Je passe devant elle, mais ne m'arrête pas.

— Alors, c'est toi ?

Je poursuis ma route, sans ralentir.

— Tu vas jouer la salope jusqu'au bout ?

Cette insulte me stoppe net et je me retourne. Je sais que je n'aurais pas dû, mais étant donné la nuit que j'ai passée, mon cerveau n'est pas rationnel.

— Pardon ?

Elle s'approche de moi, les yeux exorbités. La première fois, elle était vraiment jolie, aujourd'hui je la trouve monstrueuse. L'archétype de la méchante des mauvais films. Ses cheveux sont hirsutes et ses lèvres forment une grimace démente.

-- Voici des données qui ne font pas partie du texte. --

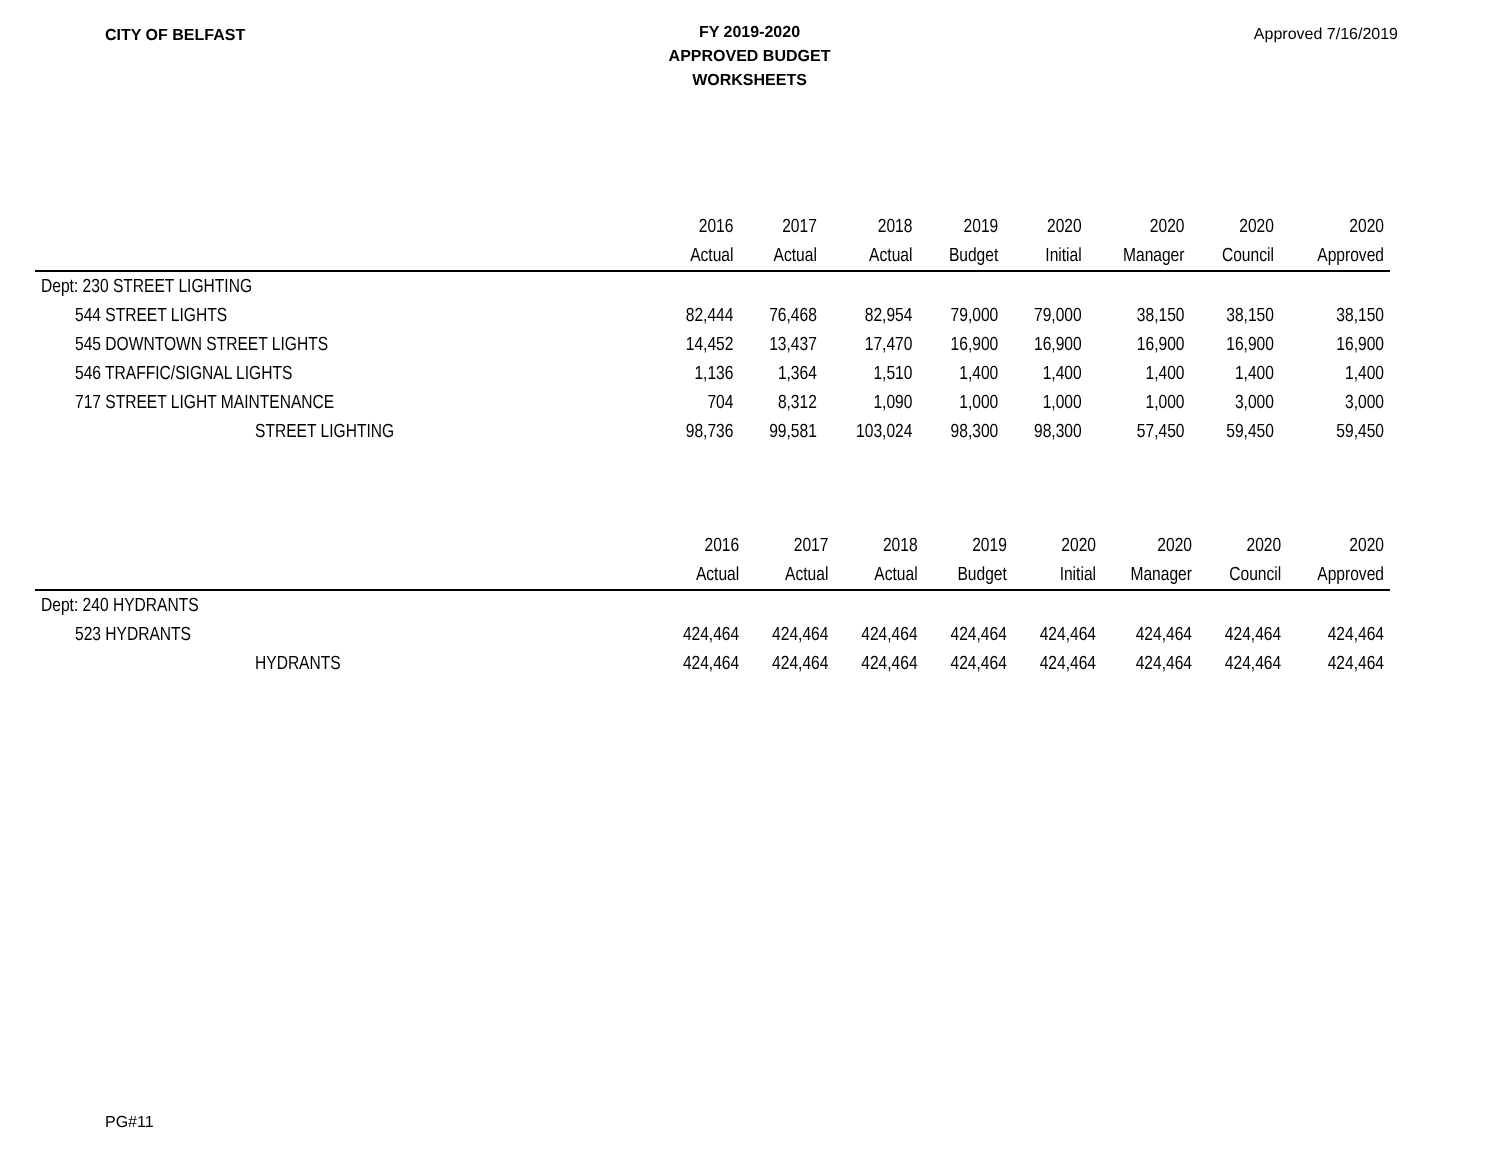CITY OF BELFAST
FY 2019-2020
APPROVED BUDGET
WORKSHEETS
Approved 7/16/2019
| | 2016 | 2017 | 2018 | 2019 | 2020 | 2020 | 2020 | 2020 |
| --- | --- | --- | --- | --- | --- | --- | --- | --- |
| | Actual | Actual | Actual | Budget | Initial | Manager | Council | Approved |
| Dept: 230 STREET LIGHTING | | | | | | | | |
| 544 STREET LIGHTS | 82,444 | 76,468 | 82,954 | 79,000 | 79,000 | 38,150 | 38,150 | 38,150 |
| 545 DOWNTOWN STREET LIGHTS | 14,452 | 13,437 | 17,470 | 16,900 | 16,900 | 16,900 | 16,900 | 16,900 |
| 546 TRAFFIC/SIGNAL LIGHTS | 1,136 | 1,364 | 1,510 | 1,400 | 1,400 | 1,400 | 1,400 | 1,400 |
| 717 STREET LIGHT MAINTENANCE | 704 | 8,312 | 1,090 | 1,000 | 1,000 | 1,000 | 3,000 | 3,000 |
| STREET LIGHTING | 98,736 | 99,581 | 103,024 | 98,300 | 98,300 | 57,450 | 59,450 | 59,450 |
| | 2016 | 2017 | 2018 | 2019 | 2020 | 2020 | 2020 | 2020 |
| --- | --- | --- | --- | --- | --- | --- | --- | --- |
| | Actual | Actual | Actual | Budget | Initial | Manager | Council | Approved |
| Dept: 240 HYDRANTS | | | | | | | | |
| 523 HYDRANTS | 424,464 | 424,464 | 424,464 | 424,464 | 424,464 | 424,464 | 424,464 | 424,464 |
| HYDRANTS | 424,464 | 424,464 | 424,464 | 424,464 | 424,464 | 424,464 | 424,464 | 424,464 |
PG#11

Un véritable stéréotype ambulant.

— Tu ne t'approches plus de Seth. On est bien d'accord ? Tu l'oublies.

— C'est déjà fait, la coupé-je.

Elle se prend pour qui elle ? Si elle croit que cette situation était plaisante pour moi, elle se trompe.

— Notre mariage est très important pour moi. Peu importe si je dois te menacer, te frapper, je le ferai. Alors tu restes dans ta petite vie de banlieusarde et tu laisses les grands aux grands.

Je ris avec amertume. Je déteste ce genre de discours, mais pour une fois je suis bien d'accord avec ce qu'elle me dit.

— Je te le laisse. Vous êtes faits pour être ensemble. Aussi détestables l'un que l'autre.

Elle comprend que ma remarque n'est pas un compliment et c'est avec rage qu'elle me gifle. Cette garce a une sacrée force. Mon visage suit le mouvement de sa main et ma joue est brûlante, endolorie, mais pas autant que mon cœur. Je le lui laisse, qu'elle le prenne. C'est tout ce qu'elle mérite. Je relève la tête et la regarde dans les yeux. La douleur a fait apparaître des larmes au coin de mon œil.

— Frappe-moi autant que tu veux si ça peut te soulager. Mais finalement, je comprends qu'il soit allé voir ailleurs. Tu dois être imbuvable.

Son bras se lève à nouveau, mais une main la retient.